Klaster 1: Anak di Bawah Umur (153 Orang)
Kelompok terbesar yang diamankan adalah anak di bawah umur. Sebanyak 153 anak yang terlibat dalam kerusuhan telah diserahkan ke Subdit Perlindungan Perempuan dan Anak serta Tindak Pidana Perdagangan Orang (PPA dan TPPO) Ditreskrimum Polda Metro Jaya untuk pendalaman lebih lanjut .

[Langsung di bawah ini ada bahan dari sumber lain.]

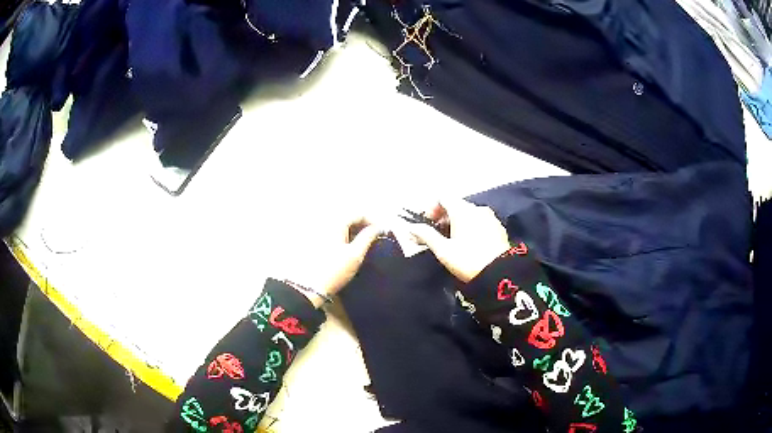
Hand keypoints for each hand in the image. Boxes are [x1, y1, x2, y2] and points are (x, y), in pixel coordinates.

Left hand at [284, 217, 382, 306]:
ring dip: (353, 231)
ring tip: (362, 244)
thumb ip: (368, 237)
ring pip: (340, 225)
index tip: (381, 232)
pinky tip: (347, 248)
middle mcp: (325, 222)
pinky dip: (343, 236)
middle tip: (373, 238)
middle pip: (348, 217)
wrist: (309, 287)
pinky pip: (332, 233)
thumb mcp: (355, 254)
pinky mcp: (313, 242)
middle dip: (362, 226)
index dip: (372, 221)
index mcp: (335, 222)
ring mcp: (317, 231)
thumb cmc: (334, 270)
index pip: (358, 213)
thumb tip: (377, 227)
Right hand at [408, 199, 509, 282]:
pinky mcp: (499, 228)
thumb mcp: (443, 250)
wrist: (499, 274)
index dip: (431, 208)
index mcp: (462, 210)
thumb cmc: (468, 260)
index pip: (442, 198)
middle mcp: (477, 209)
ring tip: (453, 240)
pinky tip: (469, 243)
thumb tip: (411, 227)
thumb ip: (426, 235)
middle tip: (437, 234)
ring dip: (458, 222)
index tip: (427, 223)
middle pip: (456, 205)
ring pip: (469, 214)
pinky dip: (471, 227)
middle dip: (443, 216)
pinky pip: (481, 221)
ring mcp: (490, 218)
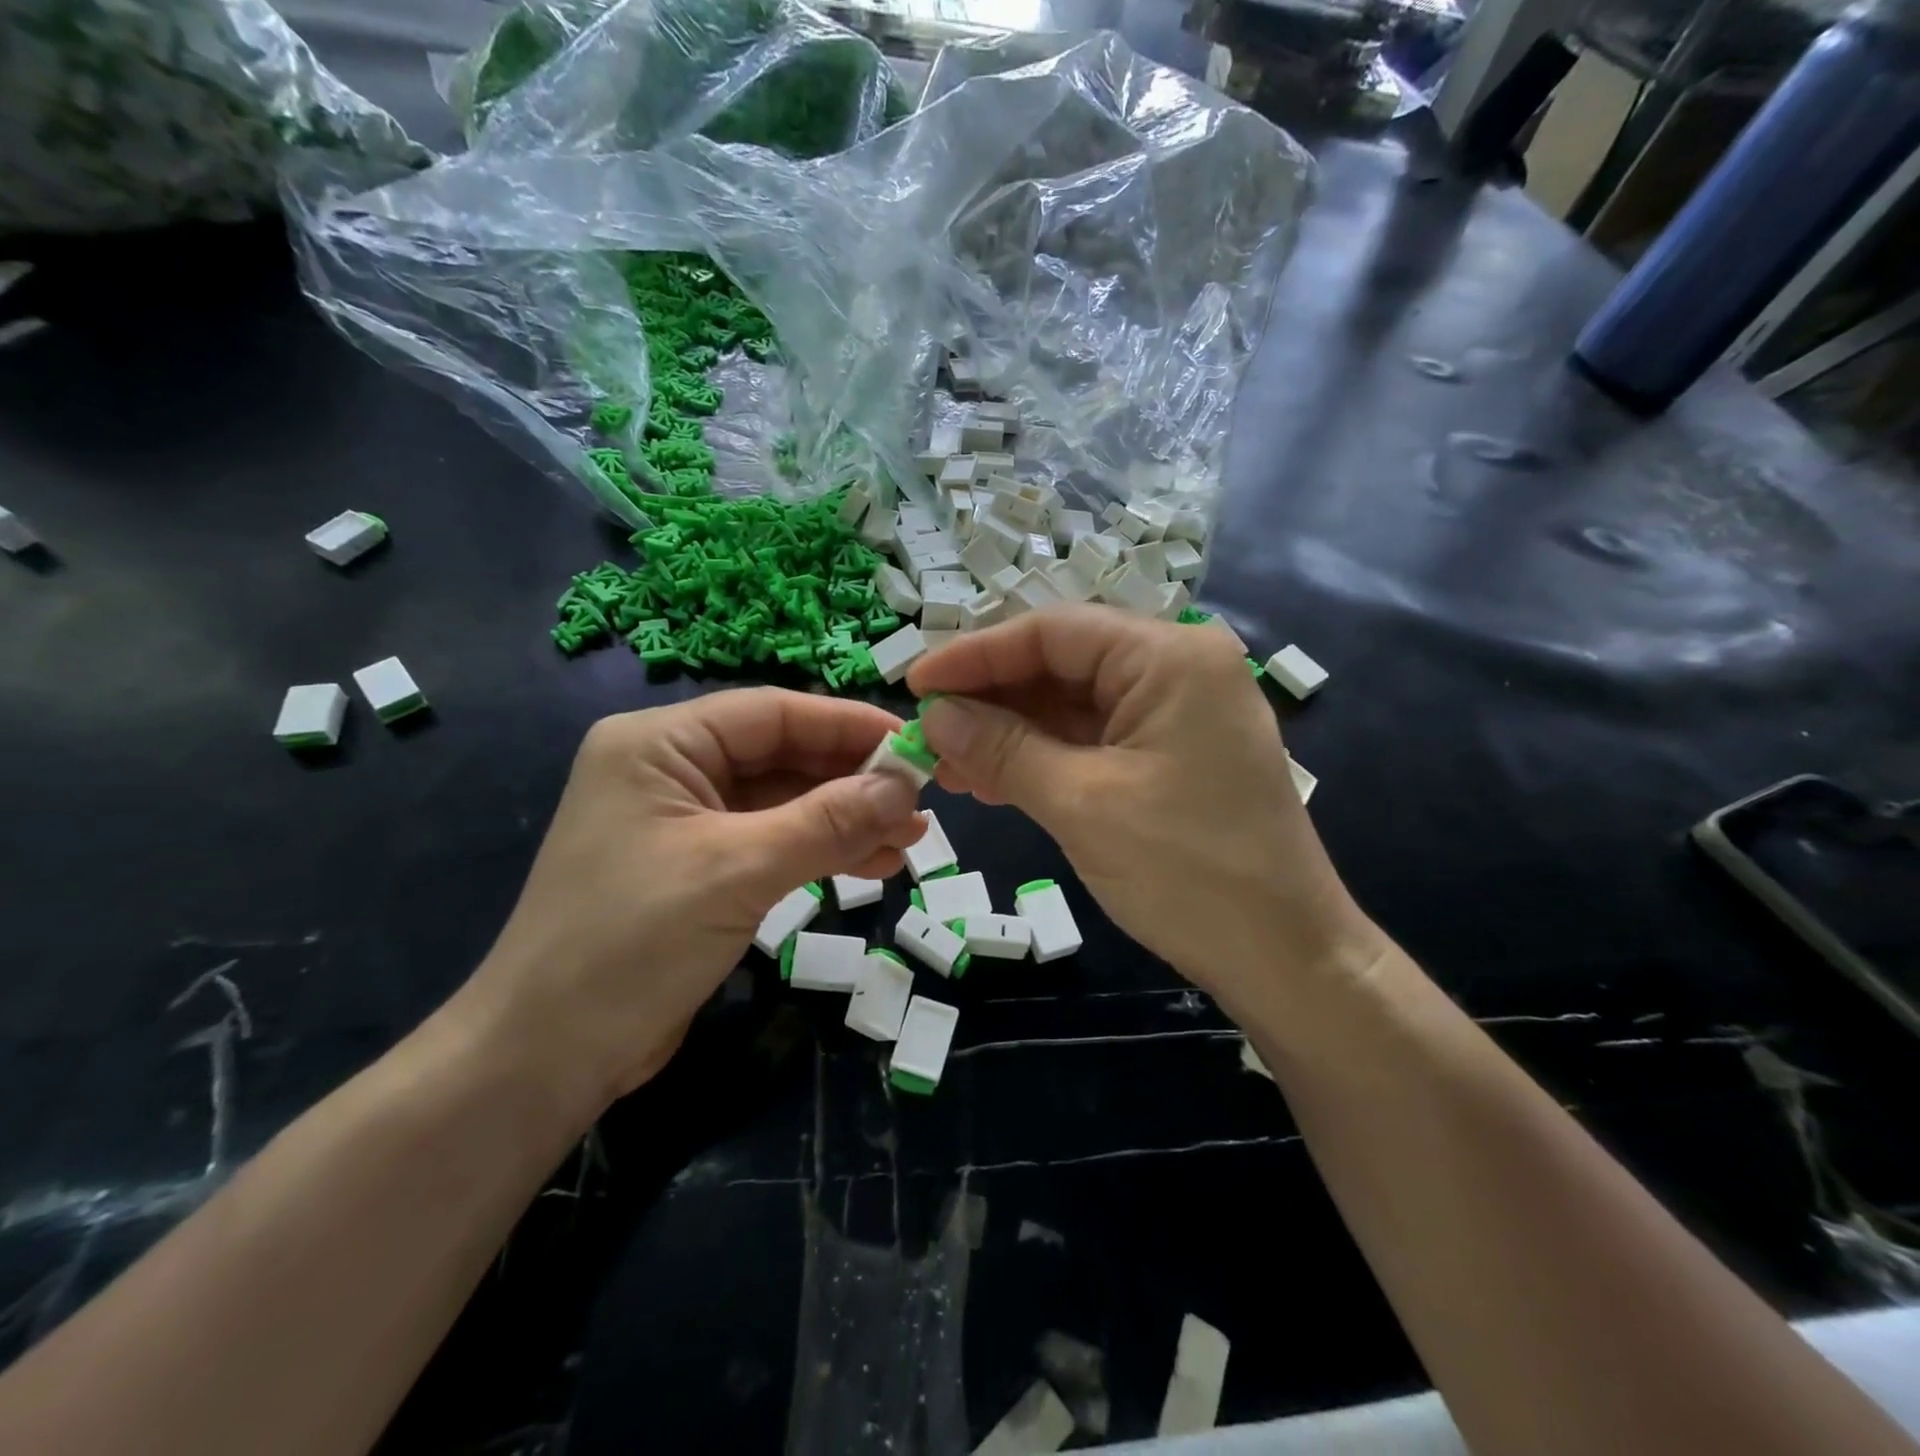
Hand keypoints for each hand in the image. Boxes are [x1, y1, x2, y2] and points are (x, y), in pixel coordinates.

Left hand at [453, 689, 926, 1106]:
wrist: (546, 1058)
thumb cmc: (630, 943)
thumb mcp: (737, 871)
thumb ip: (826, 821)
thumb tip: (904, 785)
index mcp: (660, 744)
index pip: (772, 712)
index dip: (848, 725)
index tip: (914, 744)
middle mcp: (672, 769)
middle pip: (782, 756)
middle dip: (853, 780)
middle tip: (921, 803)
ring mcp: (686, 821)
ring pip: (785, 802)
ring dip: (847, 818)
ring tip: (911, 839)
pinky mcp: (700, 868)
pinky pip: (774, 842)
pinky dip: (823, 850)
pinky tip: (874, 863)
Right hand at [907, 608, 1384, 1025]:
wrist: (1286, 958)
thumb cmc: (1188, 872)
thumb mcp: (1081, 804)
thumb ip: (1002, 749)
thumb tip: (935, 715)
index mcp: (1169, 656)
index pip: (1052, 632)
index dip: (975, 656)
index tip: (913, 683)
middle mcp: (1177, 669)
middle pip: (1062, 664)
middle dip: (991, 699)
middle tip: (928, 733)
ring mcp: (1178, 714)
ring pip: (1073, 705)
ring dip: (1010, 733)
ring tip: (949, 765)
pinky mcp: (1173, 755)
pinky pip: (1094, 741)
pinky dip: (1044, 758)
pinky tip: (994, 781)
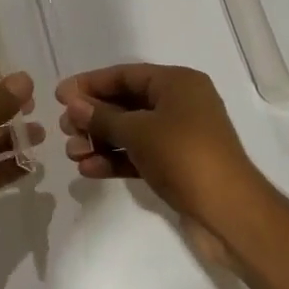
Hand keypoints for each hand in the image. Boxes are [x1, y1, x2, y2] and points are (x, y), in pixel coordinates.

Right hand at [56, 64, 266, 243]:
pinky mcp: (176, 165)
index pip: (125, 75)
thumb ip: (102, 116)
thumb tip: (73, 103)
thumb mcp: (138, 131)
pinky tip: (88, 170)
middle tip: (64, 128)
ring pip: (130, 131)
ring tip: (71, 153)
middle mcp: (180, 104)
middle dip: (92, 116)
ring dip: (100, 140)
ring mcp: (179, 136)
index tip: (59, 96)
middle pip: (126, 102)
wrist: (229, 213)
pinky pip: (139, 154)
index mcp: (177, 83)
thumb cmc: (184, 156)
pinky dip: (116, 159)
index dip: (91, 83)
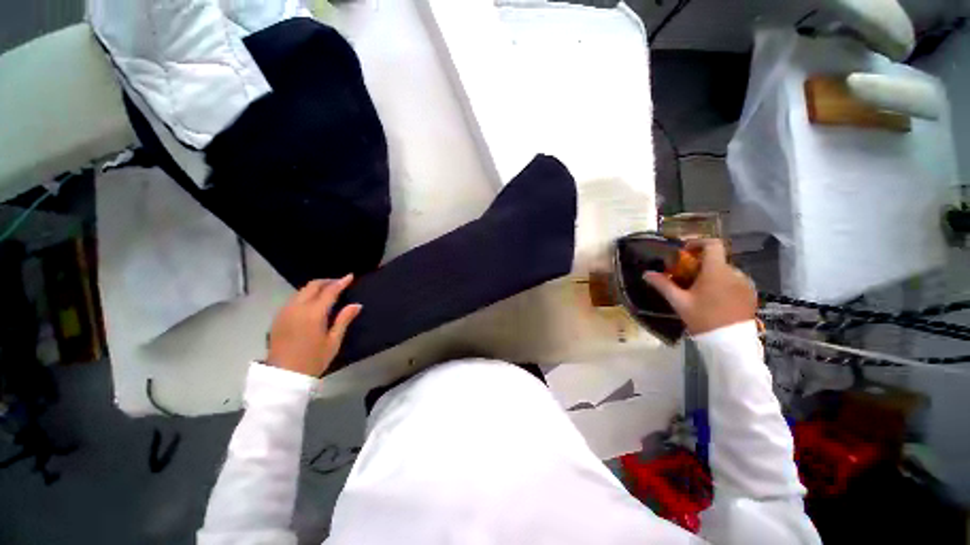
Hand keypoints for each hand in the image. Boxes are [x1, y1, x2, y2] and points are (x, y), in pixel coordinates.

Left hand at [267, 275, 362, 376]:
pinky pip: (293, 299)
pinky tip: (312, 303)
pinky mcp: (278, 318)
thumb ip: (344, 320)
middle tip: (339, 283)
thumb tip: (356, 305)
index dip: (340, 282)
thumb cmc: (313, 360)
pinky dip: (305, 296)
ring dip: (315, 288)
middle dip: (327, 282)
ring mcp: (285, 312)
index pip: (329, 291)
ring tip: (327, 292)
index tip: (350, 276)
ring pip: (301, 291)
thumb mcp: (333, 341)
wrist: (283, 377)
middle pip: (312, 286)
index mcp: (314, 314)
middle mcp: (297, 308)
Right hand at [643, 239, 756, 335]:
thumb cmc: (703, 319)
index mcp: (716, 271)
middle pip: (716, 259)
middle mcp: (735, 273)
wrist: (730, 344)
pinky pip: (734, 281)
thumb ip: (663, 285)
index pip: (712, 244)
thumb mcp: (679, 302)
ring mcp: (745, 284)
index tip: (684, 252)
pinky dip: (722, 283)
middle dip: (699, 264)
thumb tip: (646, 274)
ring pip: (725, 271)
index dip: (697, 242)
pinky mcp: (750, 294)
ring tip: (699, 291)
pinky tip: (713, 299)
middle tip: (685, 277)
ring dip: (711, 274)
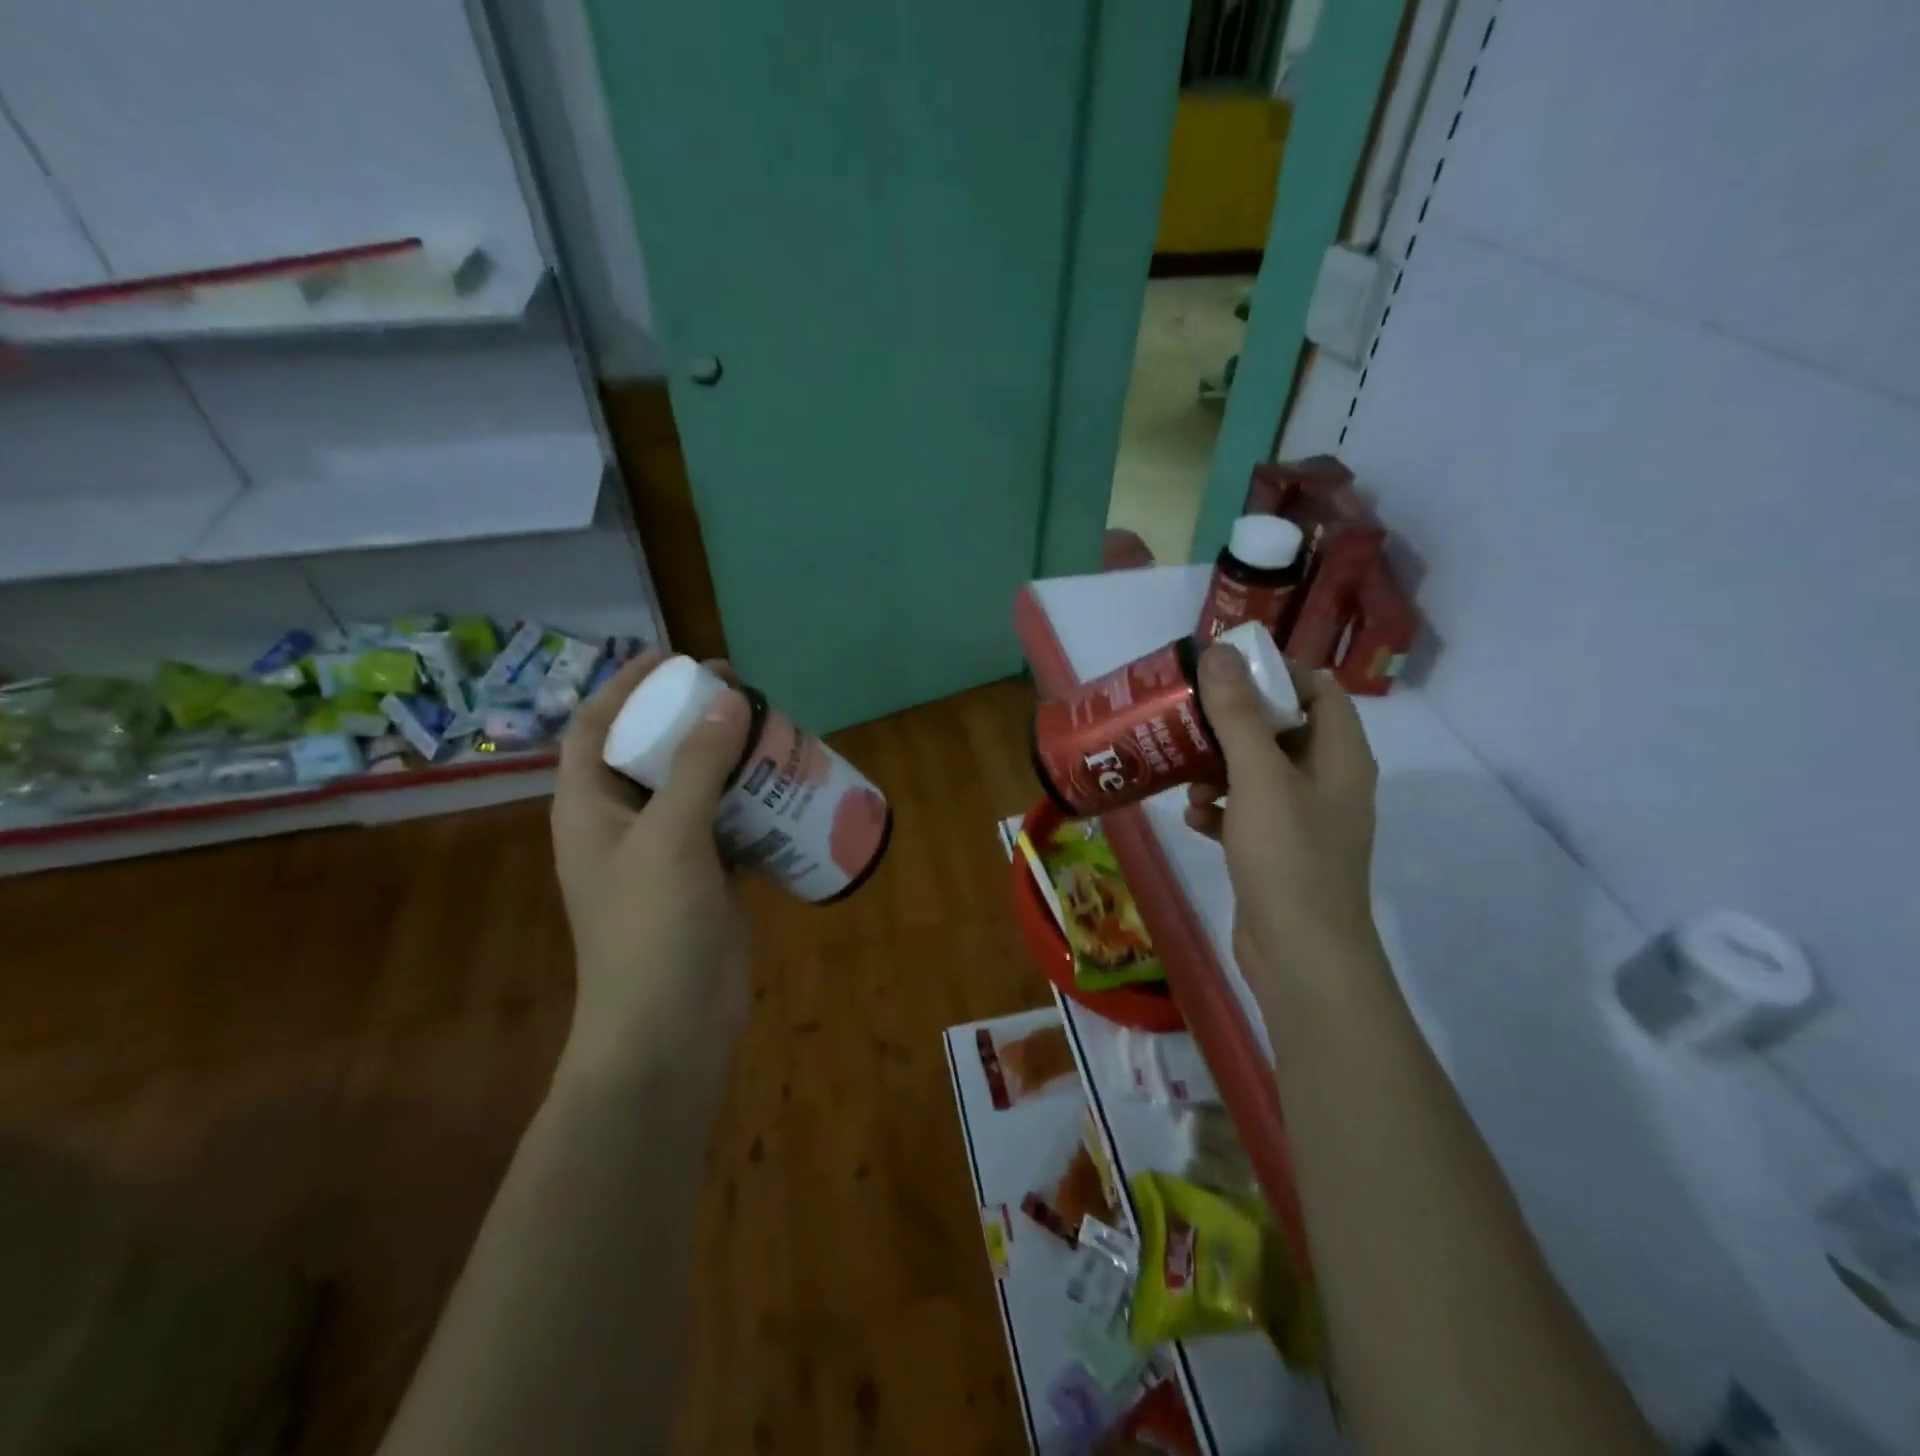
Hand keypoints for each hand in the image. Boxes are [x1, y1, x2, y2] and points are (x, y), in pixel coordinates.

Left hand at [551, 651, 753, 1073]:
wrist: (669, 1030)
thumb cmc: (651, 927)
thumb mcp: (670, 837)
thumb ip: (699, 765)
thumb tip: (728, 697)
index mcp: (588, 808)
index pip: (595, 727)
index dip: (627, 686)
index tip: (676, 658)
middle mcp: (622, 824)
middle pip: (650, 751)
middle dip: (687, 716)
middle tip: (737, 690)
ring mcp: (665, 853)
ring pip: (694, 786)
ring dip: (726, 757)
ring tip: (767, 728)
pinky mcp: (705, 877)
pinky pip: (726, 822)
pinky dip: (751, 801)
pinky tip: (785, 785)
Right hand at [1183, 643, 1380, 985]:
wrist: (1301, 956)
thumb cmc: (1288, 856)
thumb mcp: (1260, 777)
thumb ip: (1239, 715)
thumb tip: (1221, 653)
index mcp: (1340, 755)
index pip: (1318, 690)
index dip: (1275, 674)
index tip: (1223, 673)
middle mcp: (1328, 781)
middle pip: (1282, 729)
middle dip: (1234, 723)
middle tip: (1188, 716)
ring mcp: (1304, 820)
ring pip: (1259, 772)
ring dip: (1221, 769)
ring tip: (1187, 778)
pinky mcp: (1278, 851)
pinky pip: (1247, 812)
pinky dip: (1221, 808)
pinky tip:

Rincian usia anak-anak yang diamankan:
| Usia | Jumlah |
|---|---|
| 12 tahun | 2 anak |
| 13 tahun | 1 anak |
| 14 tahun | 3 anak |
| 15 tahun | 23 anak |
| 16 tahun | 47 anak |
| 17 tahun | 64 anak |
| 18 tahun | 10 anak (3 di antaranya perempuan) |
Dari total 153 anak, terdapat 25 anak putus sekolah yang turut terlibat dalam aksi anarkis tersebut.
Klaster 2: Perusuh Biasa (91 Orang)
Kelompok kedua terdiri dari 91 orang dewasa yang masuk dalam kategori perusuh biasa dan turut melakukan aksi kekerasan di lokasi kejadian .
Klaster 3: Perusak Fasilitas dan Penganiaya (71 Orang, 45 Tersangka)
Kelompok ketiga terdiri dari 71 orang yang diduga melakukan perusakan fasilitas umum dan penganiayaan pascaunjuk rasa. Dari jumlah tersebut, 45 orang telah ditetapkan sebagai tersangka dan menjalani proses hukum lebih lanjut.
Klaster 4: Pembawa Senjata Tajam (3 Tersangka)
Tiga orang lainnya ditetapkan sebagai tersangka karena kedapatan membawa senjata tajam saat kerusuhan berlangsung.
Klaster 5 dan 6: Penggerak, Pendana, dan Perekrut Massa
Yang paling serius, penyidik mendapati fakta hukum adanya dua klaster tambahan:
Klaster 5: Pihak-pihak yang berperan sebagai penggerak serta penyandang dana kerusuhan
Klaster 6: Pihak-pihak yang bertugas merekrut massa untuk menciptakan kerusuhan
Iman menegaskan bahwa penyidik saat ini tengah mendalami pihak-pihak yang menggunakan, memanfaatkan, atau mengeksploitasi anak-anak untuk kegiatan melawan hukum . Tindakan ini berpotensi melanggar ketentuan dalam Undang-Undang Perlindungan Anak.
Modus operandi yang dilakukan para tersangka antara lain:
Perusakan fasilitas umum
Penganiayaan terhadap orang maupun barang
Melakukan kekerasan secara berkelompok di muka umum
Menimbulkan kekacauan
Membawa senjata tajam
Iman menegaskan bahwa kepolisian tetap menghormati hak masyarakat dalam menyampaikan aspirasi di muka umum, selama dilakukan secara tertib, damai, dan bertanggung jawab tanpa merusak fasilitas publik maupun mengancam keselamatan warga.
“Polda Metro Jaya tidak mentoleransi segala perbuatan yang mengganggu ketertiban umum. Kami mengimbau masyarakat untuk tidak mudah terprovokasi oleh informasi yang belum terverifikasi serta tidak membawa benda membahayakan saat berunjuk rasa,” tegas Iman.